The speech ended up being less than three minutes long. In the complete address, uploaded to YouTube, Zarubina describes Siberia as a land rich in resources and tourism potential that is kept in poverty by Russian corruption.
“Why do people still face poverty in Siberia when we have everything to get money and develop (the) economy? The main problem is the criminalization of the Russian authorities,” she said.
The Rethinking Russia’s Future forum appears to be Zarubina’s first attendance at a Canadian networking event, although in early November she posted several posed Facebook photos documenting an apparent leisure trip to Montreal. Zarubina, wearing a Canada scarf, appears alone in several selfies with a Russian caption of “I welcome you Montreal.”
But it’s in the U.S. where Zarubina’s networking has been most prolific, with her Instagram documenting encounters with everyone from prominent Ukrainian diaspora figures to Bill Burns, the current director of the CIA, who she met at a book signing.

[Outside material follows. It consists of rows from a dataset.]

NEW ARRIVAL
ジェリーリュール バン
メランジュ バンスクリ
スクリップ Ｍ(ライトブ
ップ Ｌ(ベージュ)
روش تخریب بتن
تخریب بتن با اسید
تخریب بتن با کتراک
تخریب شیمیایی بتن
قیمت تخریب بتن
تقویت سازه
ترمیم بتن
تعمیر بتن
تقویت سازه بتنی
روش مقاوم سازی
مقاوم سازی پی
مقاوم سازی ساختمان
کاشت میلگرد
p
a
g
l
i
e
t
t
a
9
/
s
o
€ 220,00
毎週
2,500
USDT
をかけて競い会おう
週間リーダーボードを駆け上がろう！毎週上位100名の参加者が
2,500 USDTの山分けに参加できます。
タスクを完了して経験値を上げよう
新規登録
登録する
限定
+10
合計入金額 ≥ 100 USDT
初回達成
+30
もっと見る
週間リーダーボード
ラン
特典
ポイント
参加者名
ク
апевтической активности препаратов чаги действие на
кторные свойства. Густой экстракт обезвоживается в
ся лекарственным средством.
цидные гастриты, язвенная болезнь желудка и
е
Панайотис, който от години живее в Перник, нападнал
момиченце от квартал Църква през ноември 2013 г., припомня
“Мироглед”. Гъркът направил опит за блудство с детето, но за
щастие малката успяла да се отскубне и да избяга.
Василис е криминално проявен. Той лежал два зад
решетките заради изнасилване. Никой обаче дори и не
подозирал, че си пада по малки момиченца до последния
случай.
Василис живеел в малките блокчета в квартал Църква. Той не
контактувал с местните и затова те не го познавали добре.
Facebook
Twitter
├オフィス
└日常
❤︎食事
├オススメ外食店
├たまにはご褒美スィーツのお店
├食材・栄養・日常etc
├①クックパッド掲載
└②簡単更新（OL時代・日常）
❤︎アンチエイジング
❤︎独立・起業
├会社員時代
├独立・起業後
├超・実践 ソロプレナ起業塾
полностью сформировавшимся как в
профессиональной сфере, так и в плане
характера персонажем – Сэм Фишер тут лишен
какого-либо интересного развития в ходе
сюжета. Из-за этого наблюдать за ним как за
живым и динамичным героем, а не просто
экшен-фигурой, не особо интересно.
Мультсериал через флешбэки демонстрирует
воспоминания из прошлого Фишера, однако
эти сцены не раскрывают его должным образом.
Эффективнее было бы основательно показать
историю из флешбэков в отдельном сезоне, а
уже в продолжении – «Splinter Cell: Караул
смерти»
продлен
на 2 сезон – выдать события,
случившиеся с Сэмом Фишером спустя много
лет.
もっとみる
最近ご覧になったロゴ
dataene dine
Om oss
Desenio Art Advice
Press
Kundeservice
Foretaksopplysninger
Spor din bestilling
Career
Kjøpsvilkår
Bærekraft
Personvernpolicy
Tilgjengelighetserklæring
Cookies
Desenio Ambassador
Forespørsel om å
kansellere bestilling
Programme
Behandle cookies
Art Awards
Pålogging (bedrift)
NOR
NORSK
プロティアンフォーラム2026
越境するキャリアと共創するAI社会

As Zarubina’s arrest made headlines, several Russian analysts also noted that if you scroll far enough on her social media accounts, images will begin to appear that seem very much at odds with her identity as an anti-Putin Russian expat. These include pictures of her in a “Property of KGB Summer Camp” t-shirt and even posing in front of an FSB logo.
IN OTHER NEWS
Although Canada isn’t technically in recession, Bank of Canada governor Stephen Poloz said this week that the country is basically in a recession, but has papered over the damage with record-high immigration. The idea of Canada being in a “per capita recession” has been bouncing around the financial sector for more than a year at this point. A recession is when you have two consecutive quarters (six months) of negative growth, which Canada hasn’t experienced because GDP growth is still barely keeping its head above water. But when you factor in that Canada has added about three million extra people in the last few years, it means that everyone’s individual share of that economy is getting smaller. As Poloz said, the only thing preventing Canada going into recession on paper is that “we’ve been swamped with new immigrants who buy the basics in life, and that boosts our consumption enough.”

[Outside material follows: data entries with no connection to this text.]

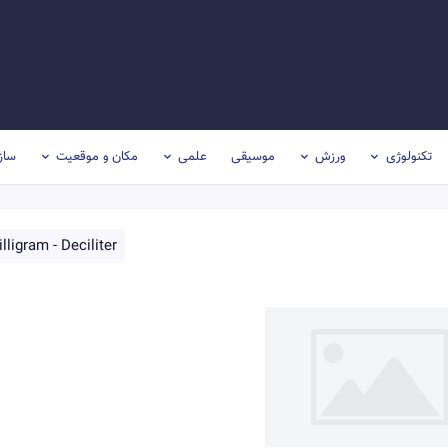
تکنولوژی
ورزش
موسیقی
علمی
مکان و موقعیت
ساز
lligram - Deciliter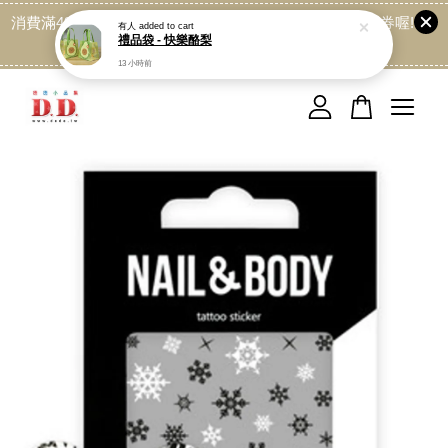
消費滿499免運喔, 記得加LINE:@dede168 領取專屬折扣券喔!
有人
added to cart
禮品袋 - 快樂酪梨
點我
13 小時前
您的購物車目前還是空的。
繼續購物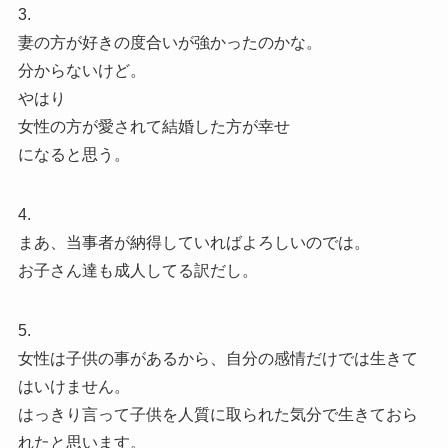
3.
妻の方が好きの度合いが強かったのかな。
分からないけど。
やはり
女性の方が愛されて結婚した方が幸せ
になると思う。
4.
まあ、当事者が納得していればよろしいのでは。
お子さん達も成人してる訳だし。
5.
女性は子供の事があるから、自分の感情だけでは生きて
はいけません。
はっきり言って子供を人質に取られた気分で生きておら
れたと思います。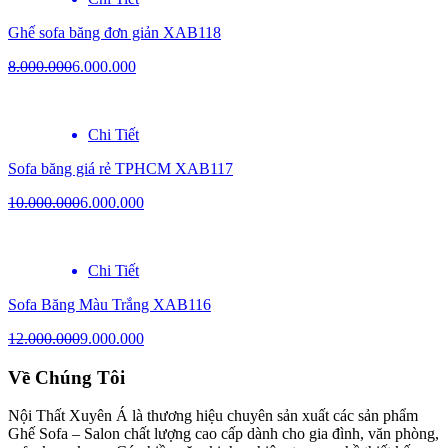
Ghế sofa băng đơn giản XAB118
8.000.000
6.000.000
Chi Tiết
Sofa băng giá rẻ TPHCM XAB117
10.000.000
6.000.000
Chi Tiết
Sofa Băng Màu Trắng XAB116
12.000.000
9.000.000
Về Chúng Tôi
Nội Thất Xuyên Á là thương hiệu chuyên sản xuất các sản phẩm
Ghế Sofa – Salon chất lượng cao cấp dành cho gia đình, văn phòng,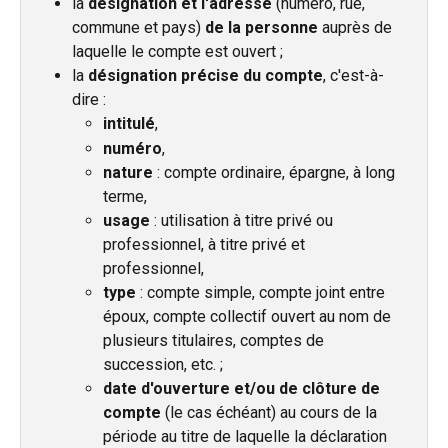
la 
désignation et l'adresse
 (numéro, rue, 
commune et pays) 
de la personne
 auprès de 
laquelle le compte est ouvert ;
la 
désignation précise du compte
, c'est-à-
dire :
intitulé
,
numéro
,
nature
 : compte ordinaire, épargne, à long 
terme,
usage
 : utilisation à titre privé ou 
professionnel, à titre privé et 
professionnel,
type
 : compte simple, compte joint entre 
époux, compte collectif ouvert au nom de 
plusieurs titulaires, comptes de 
succession, etc. ;
date d'ouverture et/ou de clôture de 
compte
 (le cas échéant) au cours de la 
période au titre de laquelle la déclaration 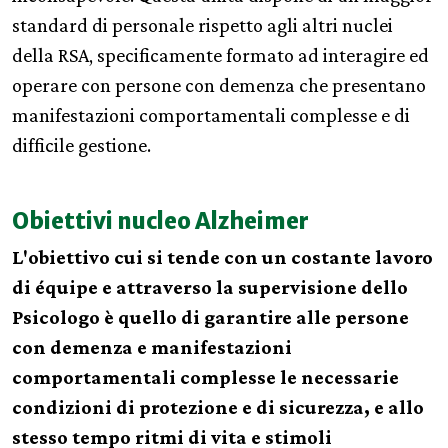
standard di personale rispetto agli altri nuclei
della RSA, specificamente formato ad interagire ed
operare con persone con demenza che presentano
manifestazioni comportamentali complesse e di
difficile gestione.
Obiettivi nucleo Alzheimer
L'obiettivo cui si tende con un costante lavoro
di équipe e attraverso la supervisione dello
Psicologo è quello di garantire alle persone
con demenza e manifestazioni
comportamentali complesse le necessarie
condizioni di protezione e di sicurezza, e allo
stesso tempo ritmi di vita e stimoli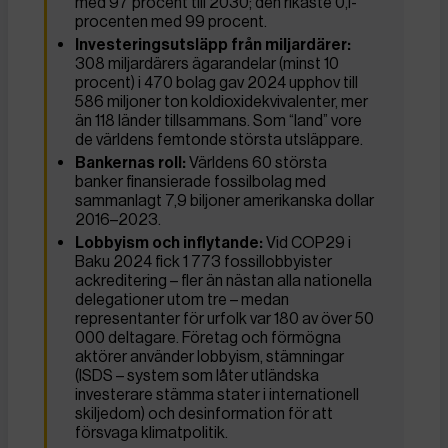
med 97 procent till 2030; den rikaste 0,1-
procenten med 99 procent.
Investeringsutsläpp från miljardärer:
308 miljardärers ägarandelar (minst 10
procent) i 470 bolag gav 2024 upphov till
586 miljoner ton koldioxidekvivalenter, mer
än 118 länder tillsammans. Som “land” vore
de världens femtonde största utsläppare.
Bankernas roll:
Världens 60 största
banker finansierade fossilbolag med
sammanlagt 7,9 biljoner amerikanska dollar
2016–2023.
Lobbyism och inflytande:
Vid COP29 i
Baku 2024 fick 1 773 fossillobbyister
ackreditering – fler än nästan alla nationella
delegationer utom tre – medan
representanter för urfolk var 180 av över 50
000 deltagare. Företag och förmögna
aktörer använder lobbyism, stämningar
(ISDS – system som låter utländska
investerare stämma stater i internationell
skiljedom) och desinformation för att
försvaga klimatpolitik.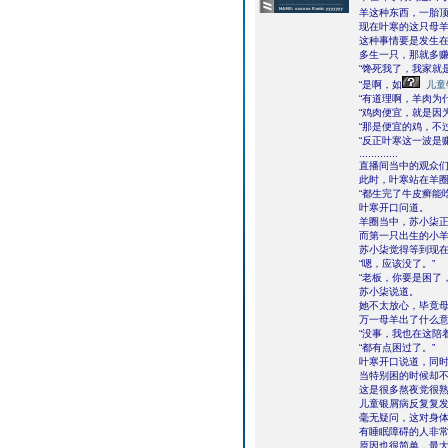
羊这种东西，一胎
现在叶寒的这只母
这种事情要是发生
多生一只，那就多
“馋死我了，我家就
“是啊，如
儿童
“有道理啊，羊肉为
“鸡肉便宜，就是因
“那是便宜的鸡，不
“反正叶寒这一波是
.............
直播间当中的观众
此时，叶寒站在羊
“都生完了牛皮癣能
叶寒开口问道。
羊圈当中，苏小柒
而第一只出生的小
苏小柒觉得等到现
“嗯，应该没了。”
“老板，你要是困了
苏小柒说道。
她不太放心，毕竟
万一母羊出了什么
“没事，我也在这陪着
“都有点困过了。”
叶寒开口说道，同
当特别困的时候却
这是很多熬夜党很
儿童银屑病反复复
毫无疑问，这对身
有睡眠障碍的人非
原因也很简单，最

Quebec has just devised a possible solution to the Canadian doctor shortage: Indentured servitude. Under the scheme, anybody who studies medicine in Quebec would be required to work in the Quebec public health system for at least five years. If a newly graduated doctor ignores the requirement and gets a job somewhere else, Quebec could hit them with fines of up to $200,000 per day. So, conceivably, under this law if you graduate from the McGill School of Medicine and immediately get a job at a private clinic, in the first year you’ll personally be on the hook for $73 million. This is where we should note that Canada, unlike most other democratic countries, artificially limits the number of students that can be accepted to medical schools each year. As recently as 2018, the Government of Quebec cut the number of students allowed into Quebec medical schools, arguing that too many doctors were graduating.